Nirvana would be building the software once, and for it to be available on every platform and device type, able to be instantly updatable and have a rich and engaging user interface (and I’m sure there’s more things that needed to be bolted onto this list of “ideals”). However, the reality is that there are different device types and sizes; there are different technologies with differing capabilities; and different developer and deployment workflows. Rather than being able to make an absolute decision on the best strategy, companies are limited by their own field of influence. Too often this includes Gartner reports, media hype and both internal and contractors with whom the decision makers have a relationship with.

In addition to the number of options that are available, the optimum strategy also evolves over time. For example, five years ago in Australia it made sense for organisations to start their investment in mobile apps with a fairly basic iPhone application. Today the market expectation is that a mobile strategy encompasses at least Android and iOS, phone and tablet, and with a comprehensive set of features. In fact some applications, don’t even have a web presence, finding that their mobile apps were sufficient for their business model.

So the question is really whether it is possible to define the optimum strategy for a business and is it possible to future proof it?

To investigate this a bit further, let’s take a look at the progression of native application development. What’s quite interesting is that businesses have woken up to the fact that maintaining multiple applications written in the preferred technology for each platform is not sustainable. This has led to the emergency of a host of cross platform tools that generate native applications.

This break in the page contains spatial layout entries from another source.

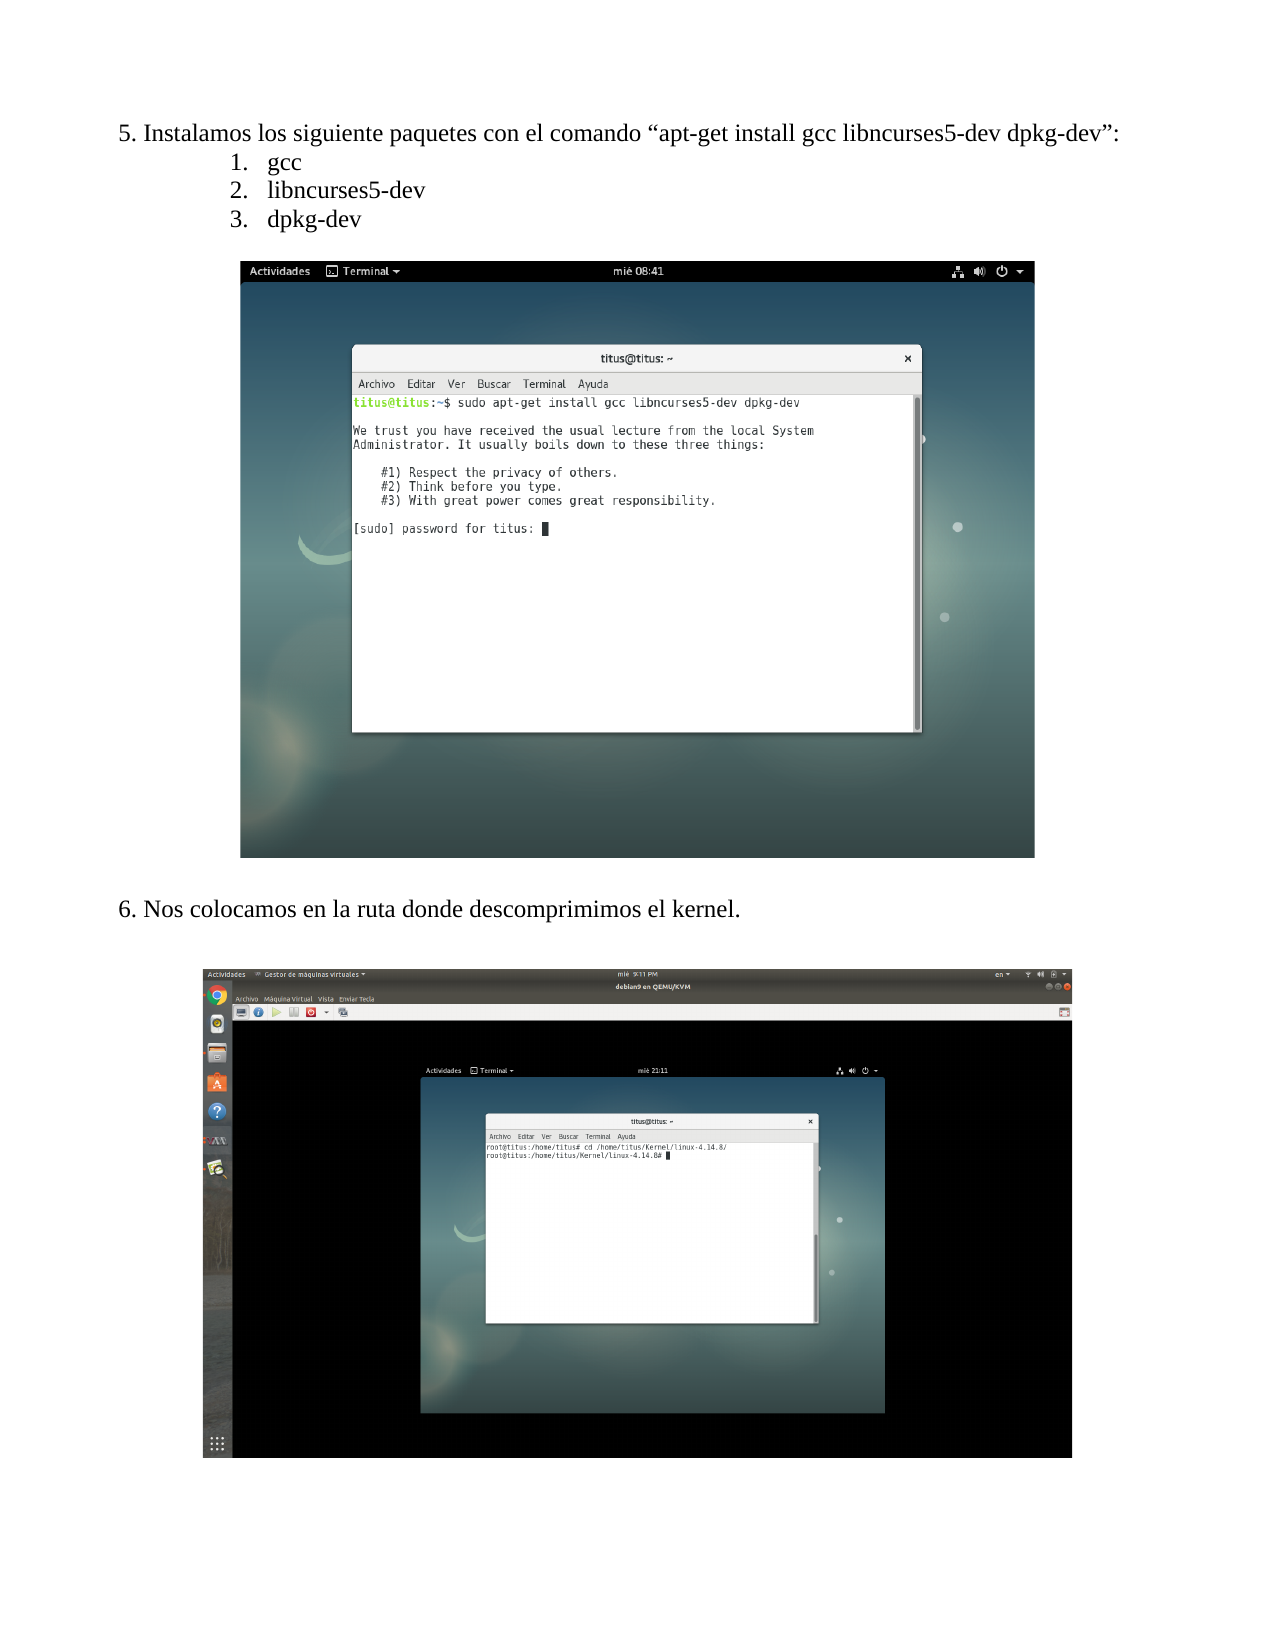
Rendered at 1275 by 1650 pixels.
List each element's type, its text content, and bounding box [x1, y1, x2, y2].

list dpkg-dev [229, 204, 1157, 233]
picture [202, 969, 1073, 1458]
list libncurses5-dev [229, 176, 1157, 204]
picture [240, 261, 1035, 858]
text 6. Nos colocamos en la ruta donde descomprimimos el kernel. [118, 894, 1157, 923]
text 5. Instalamos los siguiente paquetes con el comando “apt-get install gcc libncurses5-dev dpkg-dev”: [118, 118, 1157, 147]
list gcc [229, 147, 1157, 176]
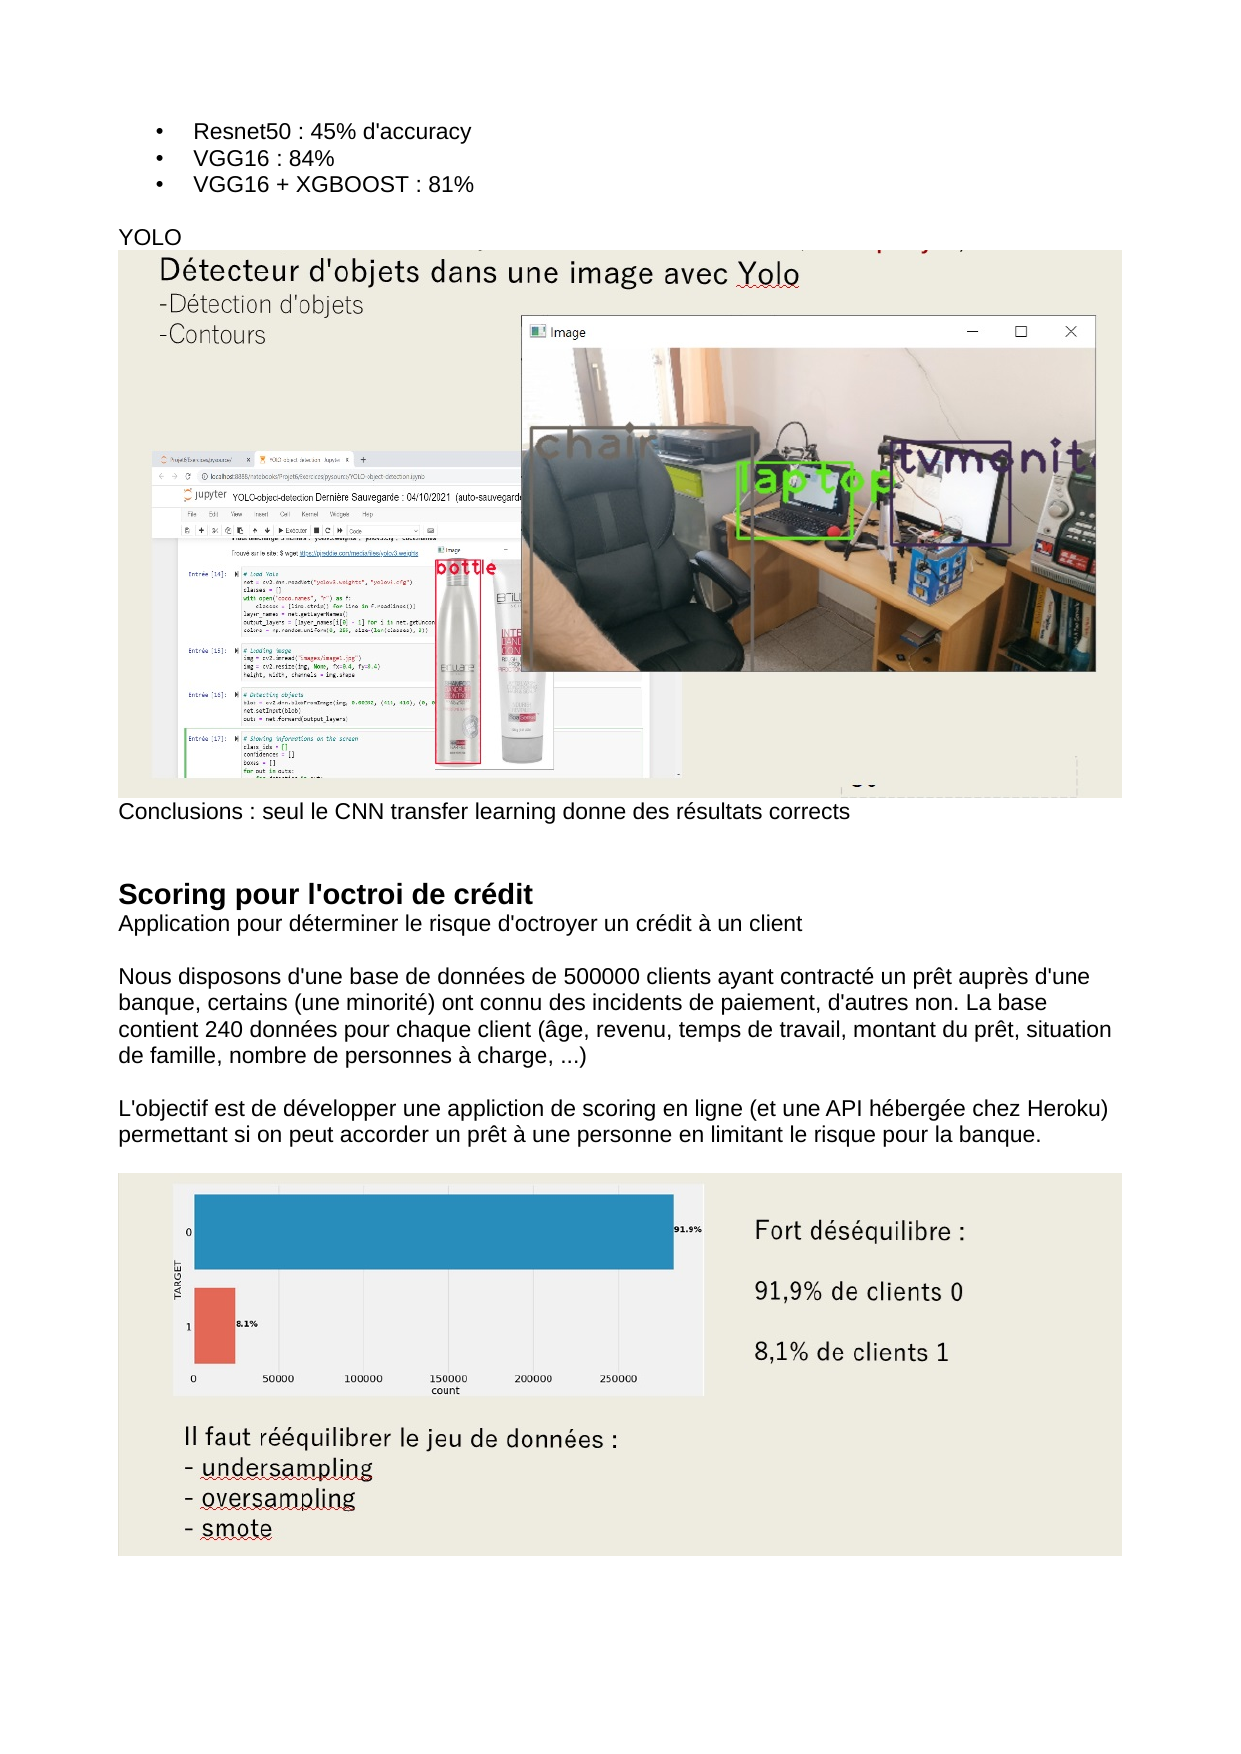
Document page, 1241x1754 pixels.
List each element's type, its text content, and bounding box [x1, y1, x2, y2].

picture [118, 250, 1122, 798]
text Nous disposons d'une base de données de 500000 clients ayant contracté un prêt auprès d'une banque, certains (une minorité) ont connu des incidents de paiement, d'autres non. La base contient 240 données pour chaque client (âge, revenu, temps de travail, montant du prêt, situation de famille, nombre de personnes à charge, ...) [118, 963, 1122, 1068]
text Conclusions : seul le CNN transfer learning donne des résultats corrects [118, 798, 1122, 824]
text Scoring pour l'octroi de crédit [118, 877, 1122, 910]
text L'objectif est de développer une appliction de scoring en ligne (et une API hébergée chez Heroku) permettant si on peut accorder un prêt à une personne en limitant le risque pour la banque. [118, 1095, 1122, 1147]
list Resnet50 : 45% d'accuracy [156, 118, 1122, 144]
text Application pour déterminer le risque d'octroyer un crédit à un client [118, 910, 1122, 937]
picture [118, 1173, 1122, 1556]
list VGG16 : 84% [156, 144, 1122, 171]
list VGG16 + XGBOOST : 81% [156, 171, 1122, 197]
text YOLO [118, 223, 1122, 250]
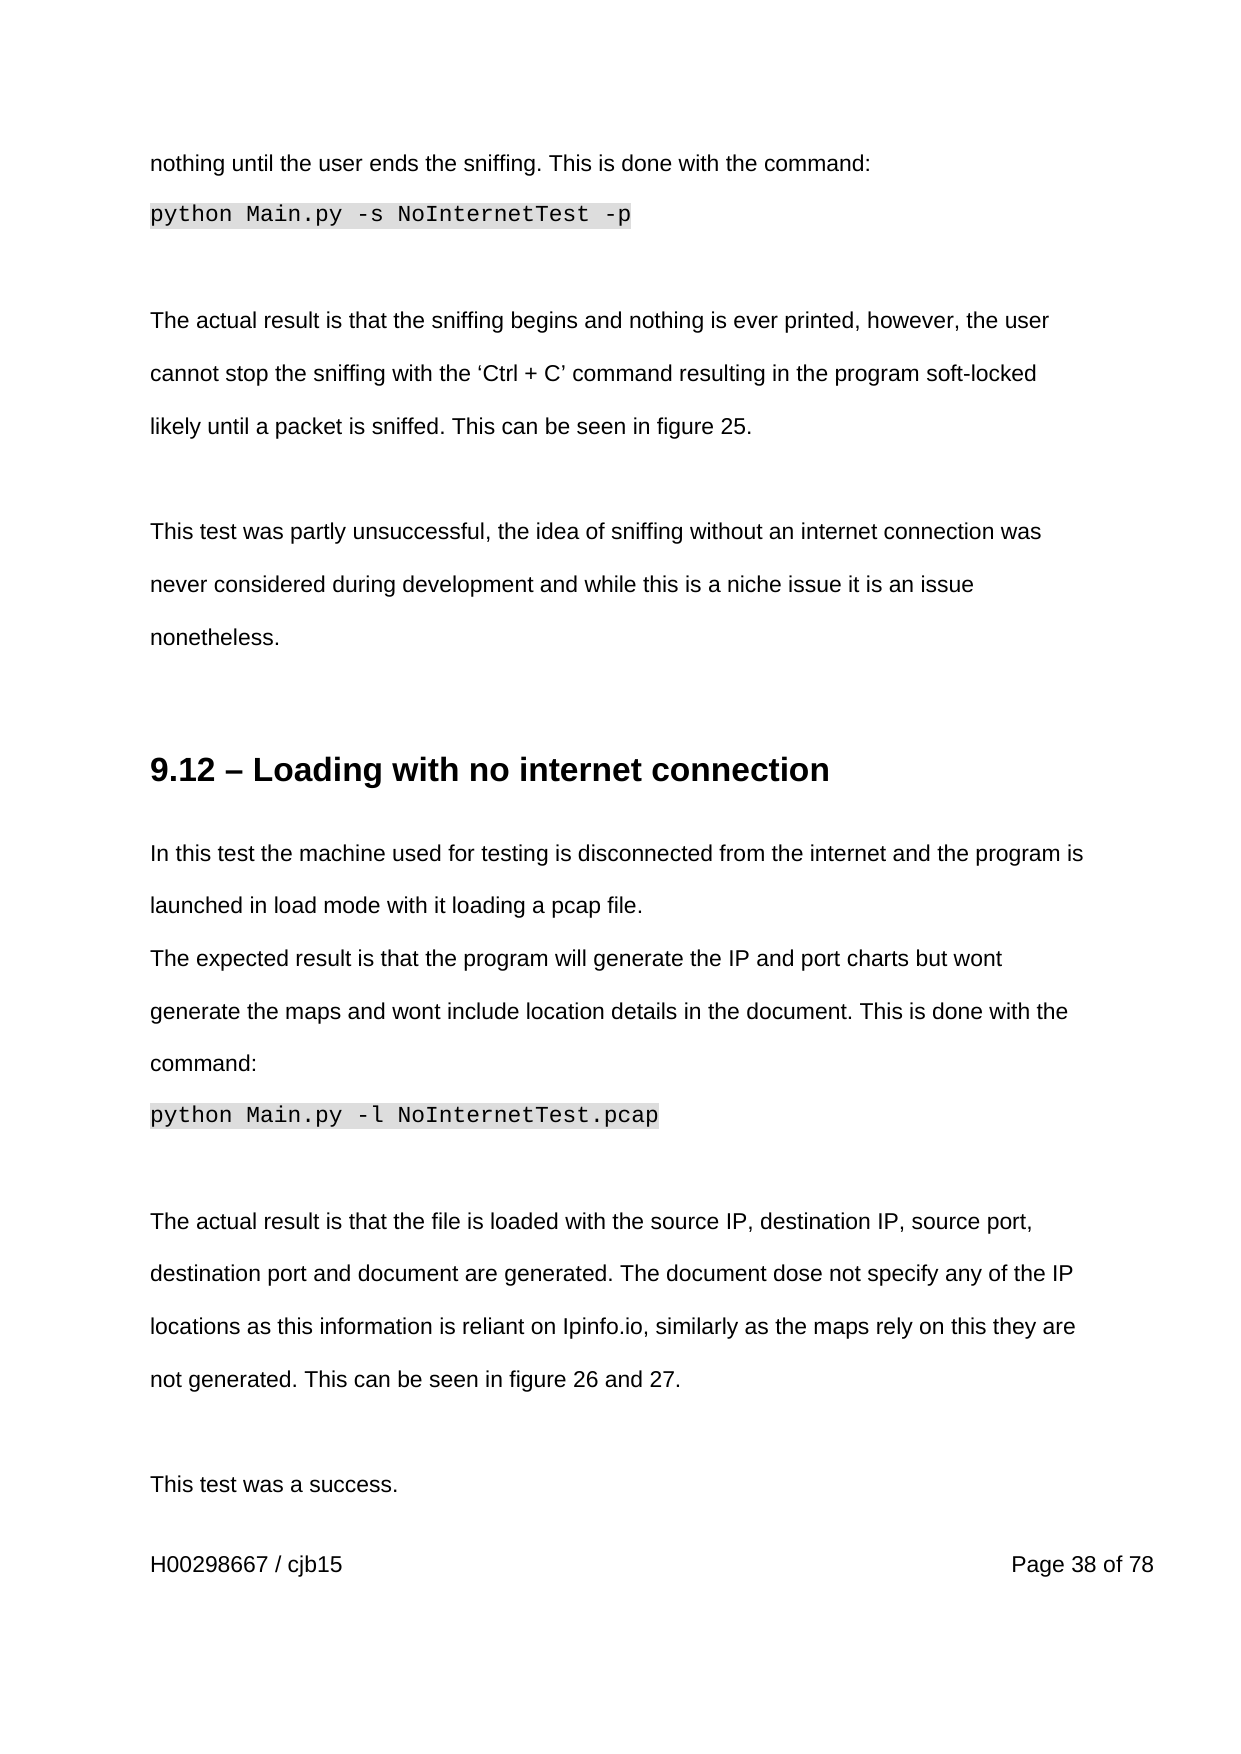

There are tools such as Xamarin/Xamarin Forms which compile C# so that it can be run on the target platform; There has also been an explosion in Javascript based solutions, such as React Native where it generates the native components for each platform based on HTML mark-up (+CSS, JavaScript etc); More recently again there is Flutter, which aims to provide a user experience that has been drawn from the ground up to be platform agnostic. How do you make a decision between these technologies?

More importantly is – are you making the decision about the right thing? It would seem that making a decision about which native application toolset to use would be right but actually the web and some of the hybrid solutions solve so many challenges that native application developers face, it would be foolish to ignore them. Take for example the recent hype around Progressive Web Applications. There are some who believe this is just another round of hype about the newest buzzword to arrive on the scene but in actual fact whilst the name is new, the concept is not. Back even in the days of Windows Vista, there were desktop gadgets that essentially allowed parts of the web to run in a container in an offline capacity. PWAs are just the latest name to be given to this concept.

Where PWAs are set to make a difference is that they are being widely backed (eg Google: https://developers.google.com/web/progressive-web-apps/ and Microsoft: https://pwabuilder.com) and they also arrive at a point in time where devices have browsers and rendering engines that are capable of delivering a high-performance web experience whether in-browser, or in a hosted web application.

Do you think the market is ready for PWAs? or are native applications going to rule for the foreseeable future?